(Collection entries)
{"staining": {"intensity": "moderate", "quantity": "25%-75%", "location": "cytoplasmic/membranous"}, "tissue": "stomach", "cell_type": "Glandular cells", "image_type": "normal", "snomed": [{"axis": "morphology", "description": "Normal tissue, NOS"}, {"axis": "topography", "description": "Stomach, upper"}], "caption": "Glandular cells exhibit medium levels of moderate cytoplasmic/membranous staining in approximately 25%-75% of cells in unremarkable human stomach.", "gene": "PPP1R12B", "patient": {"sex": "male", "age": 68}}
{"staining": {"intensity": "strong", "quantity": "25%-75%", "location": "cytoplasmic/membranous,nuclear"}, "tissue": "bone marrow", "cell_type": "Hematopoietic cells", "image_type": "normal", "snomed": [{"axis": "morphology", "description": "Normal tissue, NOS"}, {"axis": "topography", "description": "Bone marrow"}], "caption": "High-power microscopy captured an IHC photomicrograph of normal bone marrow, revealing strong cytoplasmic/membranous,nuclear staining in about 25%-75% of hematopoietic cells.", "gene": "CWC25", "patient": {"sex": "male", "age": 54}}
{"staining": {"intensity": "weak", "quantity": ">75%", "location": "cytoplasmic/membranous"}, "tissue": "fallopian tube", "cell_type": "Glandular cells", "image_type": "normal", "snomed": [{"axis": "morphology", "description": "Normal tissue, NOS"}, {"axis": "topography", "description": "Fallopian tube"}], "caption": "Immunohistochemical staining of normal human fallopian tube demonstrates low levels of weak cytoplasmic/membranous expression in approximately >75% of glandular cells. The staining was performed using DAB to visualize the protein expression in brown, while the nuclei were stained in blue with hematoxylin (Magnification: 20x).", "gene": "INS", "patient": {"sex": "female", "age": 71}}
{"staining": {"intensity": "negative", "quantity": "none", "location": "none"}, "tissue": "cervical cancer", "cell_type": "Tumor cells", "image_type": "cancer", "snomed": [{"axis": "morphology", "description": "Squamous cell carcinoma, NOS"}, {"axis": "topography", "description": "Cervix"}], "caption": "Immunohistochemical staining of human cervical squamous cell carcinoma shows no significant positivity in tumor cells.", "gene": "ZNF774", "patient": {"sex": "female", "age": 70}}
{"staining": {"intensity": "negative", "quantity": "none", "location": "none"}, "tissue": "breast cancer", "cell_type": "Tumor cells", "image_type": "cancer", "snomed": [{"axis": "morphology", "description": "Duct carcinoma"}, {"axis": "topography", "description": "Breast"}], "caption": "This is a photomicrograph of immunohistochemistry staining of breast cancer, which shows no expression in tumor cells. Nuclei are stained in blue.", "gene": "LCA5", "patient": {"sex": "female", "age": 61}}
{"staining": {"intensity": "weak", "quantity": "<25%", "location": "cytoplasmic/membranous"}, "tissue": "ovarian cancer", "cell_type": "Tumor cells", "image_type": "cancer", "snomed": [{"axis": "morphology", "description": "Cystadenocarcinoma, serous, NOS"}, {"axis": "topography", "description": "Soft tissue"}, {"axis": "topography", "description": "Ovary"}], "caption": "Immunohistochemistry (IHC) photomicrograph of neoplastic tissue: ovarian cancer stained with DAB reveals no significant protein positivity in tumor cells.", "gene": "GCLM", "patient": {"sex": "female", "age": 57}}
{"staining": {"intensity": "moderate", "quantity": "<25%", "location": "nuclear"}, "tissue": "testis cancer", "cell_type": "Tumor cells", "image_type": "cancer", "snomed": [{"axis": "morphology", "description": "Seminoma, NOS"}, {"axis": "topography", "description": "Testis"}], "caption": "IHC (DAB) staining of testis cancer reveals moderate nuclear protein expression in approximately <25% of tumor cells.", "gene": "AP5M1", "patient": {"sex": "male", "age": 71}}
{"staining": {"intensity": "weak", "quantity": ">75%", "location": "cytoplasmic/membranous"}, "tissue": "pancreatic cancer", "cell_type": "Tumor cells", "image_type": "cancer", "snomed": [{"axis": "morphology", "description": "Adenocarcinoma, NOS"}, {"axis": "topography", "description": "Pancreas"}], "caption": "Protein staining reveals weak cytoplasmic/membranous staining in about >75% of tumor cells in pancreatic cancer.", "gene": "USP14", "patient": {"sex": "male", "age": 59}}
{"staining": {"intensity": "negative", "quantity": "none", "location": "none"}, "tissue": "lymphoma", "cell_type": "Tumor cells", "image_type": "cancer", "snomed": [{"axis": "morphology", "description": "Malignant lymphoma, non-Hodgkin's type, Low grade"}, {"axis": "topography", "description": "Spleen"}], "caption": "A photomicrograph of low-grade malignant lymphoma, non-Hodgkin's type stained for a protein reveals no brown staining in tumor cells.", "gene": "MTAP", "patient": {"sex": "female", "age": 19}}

**EXERCISE AIM**
All of the entries should be output exactly as they appear above.

**RESPONSE TO THE EXERCISE**
{"staining": {"intensity": "moderate", "quantity": "25%-75%", "location": "cytoplasmic/membranous"}, "tissue": "stomach", "cell_type": "Glandular cells", "image_type": "normal", "snomed": [{"axis": "morphology", "description": "Normal tissue, NOS"}, {"axis": "topography", "description": "Stomach, upper"}], "caption": "Glandular cells exhibit medium levels of moderate cytoplasmic/membranous staining in approximately 25%-75% of cells in unremarkable human stomach.", "gene": "PPP1R12B", "patient": {"sex": "male", "age": 68}}
{"staining": {"intensity": "strong", "quantity": "25%-75%", "location": "cytoplasmic/membranous,nuclear"}, "tissue": "bone marrow", "cell_type": "Hematopoietic cells", "image_type": "normal", "snomed": [{"axis": "morphology", "description": "Normal tissue, NOS"}, {"axis": "topography", "description": "Bone marrow"}], "caption": "High-power microscopy captured an IHC photomicrograph of normal bone marrow, revealing strong cytoplasmic/membranous,nuclear staining in about 25%-75% of hematopoietic cells.", "gene": "CWC25", "patient": {"sex": "male", "age": 54}}
{"staining": {"intensity": "weak", "quantity": ">75%", "location": "cytoplasmic/membranous"}, "tissue": "fallopian tube", "cell_type": "Glandular cells", "image_type": "normal", "snomed": [{"axis": "morphology", "description": "Normal tissue, NOS"}, {"axis": "topography", "description": "Fallopian tube"}], "caption": "Immunohistochemical staining of normal human fallopian tube demonstrates low levels of weak cytoplasmic/membranous expression in approximately >75% of glandular cells. The staining was performed using DAB to visualize the protein expression in brown, while the nuclei were stained in blue with hematoxylin (Magnification: 20x).", "gene": "INS", "patient": {"sex": "female", "age": 71}}
{"staining": {"intensity": "negative", "quantity": "none", "location": "none"}, "tissue": "cervical cancer", "cell_type": "Tumor cells", "image_type": "cancer", "snomed": [{"axis": "morphology", "description": "Squamous cell carcinoma, NOS"}, {"axis": "topography", "description": "Cervix"}], "caption": "Immunohistochemical staining of human cervical squamous cell carcinoma shows no significant positivity in tumor cells.", "gene": "ZNF774", "patient": {"sex": "female", "age": 70}}
{"staining": {"intensity": "negative", "quantity": "none", "location": "none"}, "tissue": "breast cancer", "cell_type": "Tumor cells", "image_type": "cancer", "snomed": [{"axis": "morphology", "description": "Duct carcinoma"}, {"axis": "topography", "description": "Breast"}], "caption": "This is a photomicrograph of immunohistochemistry staining of breast cancer, which shows no expression in tumor cells. Nuclei are stained in blue.", "gene": "LCA5", "patient": {"sex": "female", "age": 61}}
{"staining": {"intensity": "weak", "quantity": "<25%", "location": "cytoplasmic/membranous"}, "tissue": "ovarian cancer", "cell_type": "Tumor cells", "image_type": "cancer", "snomed": [{"axis": "morphology", "description": "Cystadenocarcinoma, serous, NOS"}, {"axis": "topography", "description": "Soft tissue"}, {"axis": "topography", "description": "Ovary"}], "caption": "Immunohistochemistry (IHC) photomicrograph of neoplastic tissue: ovarian cancer stained with DAB reveals no significant protein positivity in tumor cells.", "gene": "GCLM", "patient": {"sex": "female", "age": 57}}
{"staining": {"intensity": "moderate", "quantity": "<25%", "location": "nuclear"}, "tissue": "testis cancer", "cell_type": "Tumor cells", "image_type": "cancer", "snomed": [{"axis": "morphology", "description": "Seminoma, NOS"}, {"axis": "topography", "description": "Testis"}], "caption": "IHC (DAB) staining of testis cancer reveals moderate nuclear protein expression in approximately <25% of tumor cells.", "gene": "AP5M1", "patient": {"sex": "male", "age": 71}}
{"staining": {"intensity": "weak", "quantity": ">75%", "location": "cytoplasmic/membranous"}, "tissue": "pancreatic cancer", "cell_type": "Tumor cells", "image_type": "cancer", "snomed": [{"axis": "morphology", "description": "Adenocarcinoma, NOS"}, {"axis": "topography", "description": "Pancreas"}], "caption": "Protein staining reveals weak cytoplasmic/membranous staining in about >75% of tumor cells in pancreatic cancer.", "gene": "USP14", "patient": {"sex": "male", "age": 59}}
{"staining": {"intensity": "negative", "quantity": "none", "location": "none"}, "tissue": "lymphoma", "cell_type": "Tumor cells", "image_type": "cancer", "snomed": [{"axis": "morphology", "description": "Malignant lymphoma, non-Hodgkin's type, Low grade"}, {"axis": "topography", "description": "Spleen"}], "caption": "A photomicrograph of low-grade malignant lymphoma, non-Hodgkin's type stained for a protein reveals no brown staining in tumor cells.", "gene": "MTAP", "patient": {"sex": "female", "age": 19}}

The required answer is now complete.